Moments of probability density of Hydrogen atom in a cage

Abstract

There are various information theoretic measures to study many complex systems. Most of the attention has been confined to the study of the free and confined hydrogen atom for the ground state. The Shannon entropy, Fisher entropy, Renyi entropy, and Tsalli entropy have been investigated extensively in the literature. These entropies are non-extensive and employ only the first moment of probability distribution functions. In the present work, we have presented results of the confined Hydrogen atom in a hard and a soft wall, in which higher moments of probability distribution functions are used that have a close relationship with entropic moments.

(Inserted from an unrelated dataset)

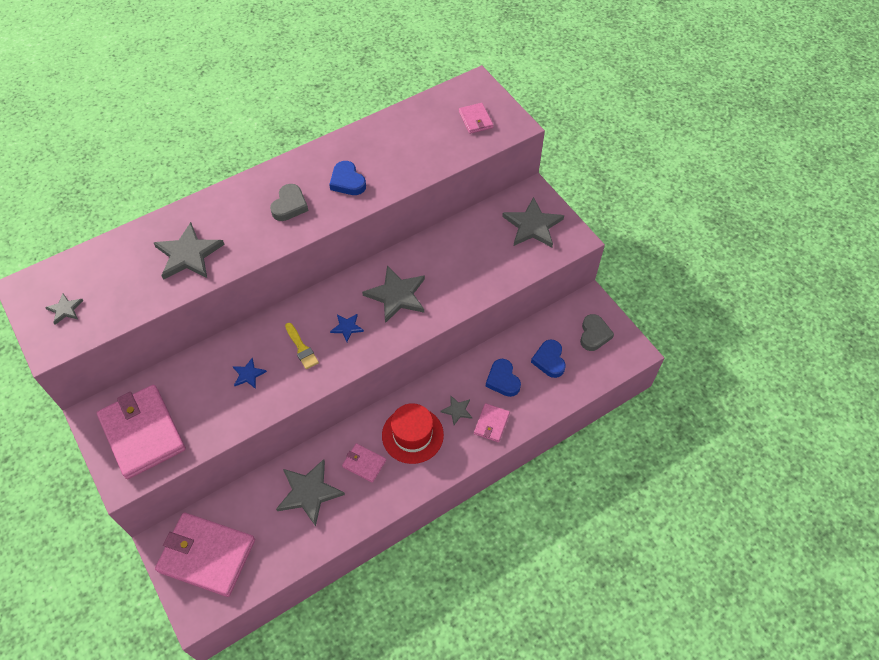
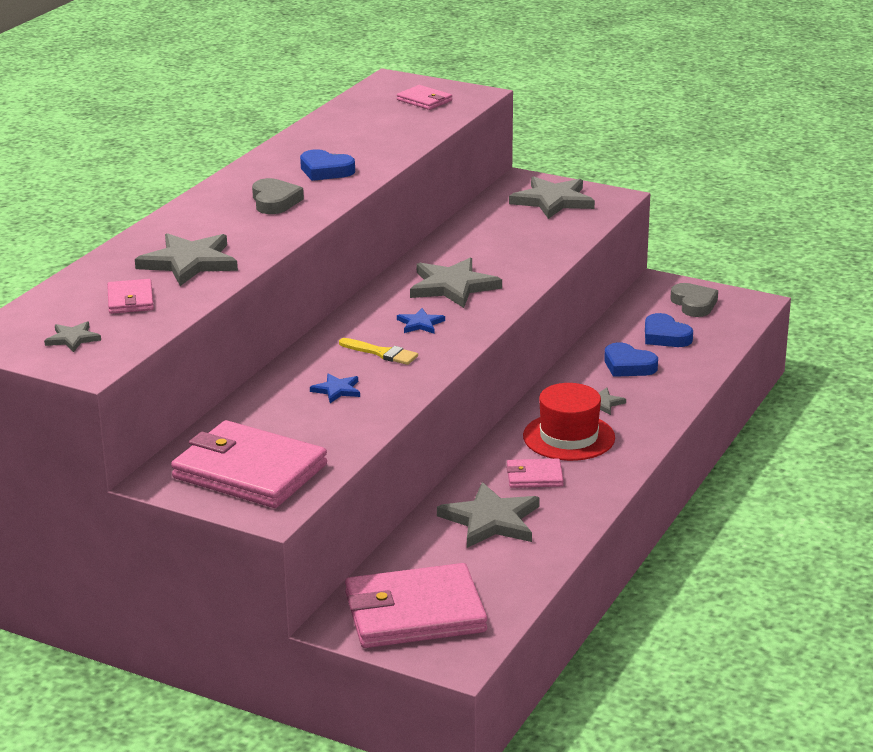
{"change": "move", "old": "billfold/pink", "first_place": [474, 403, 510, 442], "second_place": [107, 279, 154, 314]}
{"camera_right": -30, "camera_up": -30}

These moments are the average values of nth power of probability distribution functions. The \(n\) = 2 moments in (\(r\)-) and (\(p\)-) spaces are specifically known as Onicescu energies and are denoted by \({E}_{r}\) and \({E}_{p}\). Since the position (\(r\)-) and the momentum (\(p\)-) wavefunctions are connected through Fourier transformation, all the moments in (\(r\)-) and (\(p\)-) spaces exhibit contrasting behaviour. For large confining radius, these moments attain their asymptotic values of the free Hydrogen atom. In confining environments, the (\(r\)-) and (\(p\)-) curves cross each other. The product of each moment in (\(r\)-) and (\(p\)-) spaces remain almost constant, in conformity with the Uncertainty product. The effect of confinement is noticeable below the crossing points. We have also evaluated \({E}_{r}\), for a confined attractive short-range spherical Gaussian type potential.